Mr Hunt - It is 4.6 million.

Mr KILLEN - I am indebted to the honourable member for Gwydir (Mr Hunt) for reminding me of that. That is to indicate the position of peril which the Labor Government is in, at least from the viewpoint of vindicating in terms of logic and sharp political honesty its present position. But there are 2 other reasons why I believe the Minister for Services and Property can be persuaded to withdraw this Bill. He holds himself out as a man of reason, a man of logic and a man always willing to listen to argument. I want to put to him 2 arguments which I hope will convince him that the Bill cannot work. If I convince him that the Bill cannot work I am sure that he would be agreeable to withdrawing it. Let me take the first argument. Clause 4 of the Bill seeks to amend section 25 of the Act by deleting 'one-fifth' wherever it occurs and inserting the words 'one-tenth'. What is the effect of this? Taking the redistribution as from 1968 to 1972, there were some 47 electorates in this country over the quota of onetenth. The provision in the Act is mandatory. It does not say 'may' but 'shall'. If we find that in Queensland one or two electorates are out of balance and over the quota we are required to have a distribution. In South Australia, of 12 seats in the period from 1968 to 1972 there were 3 seats with a variation of over 10 per cent. In other words, we would have to have a redistribution. It would be mandatory under the proposal of the Labor Government.

The outcome would be chaos and a frequency of redistribution which would be confusing to the Australian electorate and intolerable to those who go to Parliament. Beyond that, imagine the position of the electors themselves. Let us put ourselves in the position of living in an electorate adjoining thai of Hindmarsh, held by the Minister for Labour (Mr Clyde Cameron), that zealot for parliamentary democracy. Let us contemplate being caught up in the redistribution and going into his electorate. It would be enough to form the foundation for a nervous breakdown.

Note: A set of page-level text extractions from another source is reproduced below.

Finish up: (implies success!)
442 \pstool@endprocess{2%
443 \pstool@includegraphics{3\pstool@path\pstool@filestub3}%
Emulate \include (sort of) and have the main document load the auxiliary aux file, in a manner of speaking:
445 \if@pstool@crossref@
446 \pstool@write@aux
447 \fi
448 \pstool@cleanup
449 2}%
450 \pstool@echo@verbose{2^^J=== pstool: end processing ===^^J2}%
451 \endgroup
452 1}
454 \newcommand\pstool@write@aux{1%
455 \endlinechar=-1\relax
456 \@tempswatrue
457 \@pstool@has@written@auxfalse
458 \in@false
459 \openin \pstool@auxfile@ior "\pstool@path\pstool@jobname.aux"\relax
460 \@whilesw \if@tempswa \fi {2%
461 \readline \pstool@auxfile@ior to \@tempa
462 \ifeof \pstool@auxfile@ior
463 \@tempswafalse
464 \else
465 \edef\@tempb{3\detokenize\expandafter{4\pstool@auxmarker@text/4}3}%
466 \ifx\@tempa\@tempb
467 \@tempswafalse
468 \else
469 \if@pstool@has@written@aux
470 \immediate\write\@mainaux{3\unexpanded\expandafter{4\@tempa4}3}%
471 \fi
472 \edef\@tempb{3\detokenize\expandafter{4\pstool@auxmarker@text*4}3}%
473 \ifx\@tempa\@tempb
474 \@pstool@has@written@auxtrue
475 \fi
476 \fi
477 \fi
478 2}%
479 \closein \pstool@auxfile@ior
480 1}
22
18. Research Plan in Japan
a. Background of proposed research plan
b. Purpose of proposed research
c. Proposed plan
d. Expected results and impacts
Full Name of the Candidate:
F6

The second argument I put to the honourable gentleman - I know he has been tremendously impressed with the first - is that the Bill cannot work because the proposed alterations to section 19 of the Act would mean that there would be a situation where the provisions already in the Act would have to be infringed in order to have an electorate. Let me illustrate that proposition. Prior to 1965 what appeared in section 19 was a provision to the effect that the redistribution commissioners should take into account community of interest or diversity of interest. The commissioners were at liberty to consider all of the factors that went with a community of interest or with a diversity of interest. In 1965, as we all know, that was altered to include many other things - the trend of population, which stays of course; the density or sparsity of population in a division; and the area of a division. What is proposed by the Minister is community of interest within the division, including economic, social and regional interests. But precisely nothing is proposed for section 19 of the Act which would enable a group of redistribution commissioners to ensure that existing boundaries of a division, the physical features of a division and the means of communication and travel could be observed. Take, for example, the seat of Kennedy. Kennedy would have to extend from Mount Isa through Cloncurry down to Kingaroy in order to get the numbers. Does the Minister seriously suggest that Kingaroy has community of interests with Mount Isa? Nothing could point up in a sharper way the absurdity of the proposal.

I finish where I began: The Labor Party seeks to meet the Liberal and Country Parties in electoral combat as a result of this Bill. To the Minister and those who sit with him I say that we are ready and by the time the bills of the Government's extravagance come home the people of Australia will be ready and the Minister for Services and Property, if he is lucky, may come back here and take the seat I am now sitting in.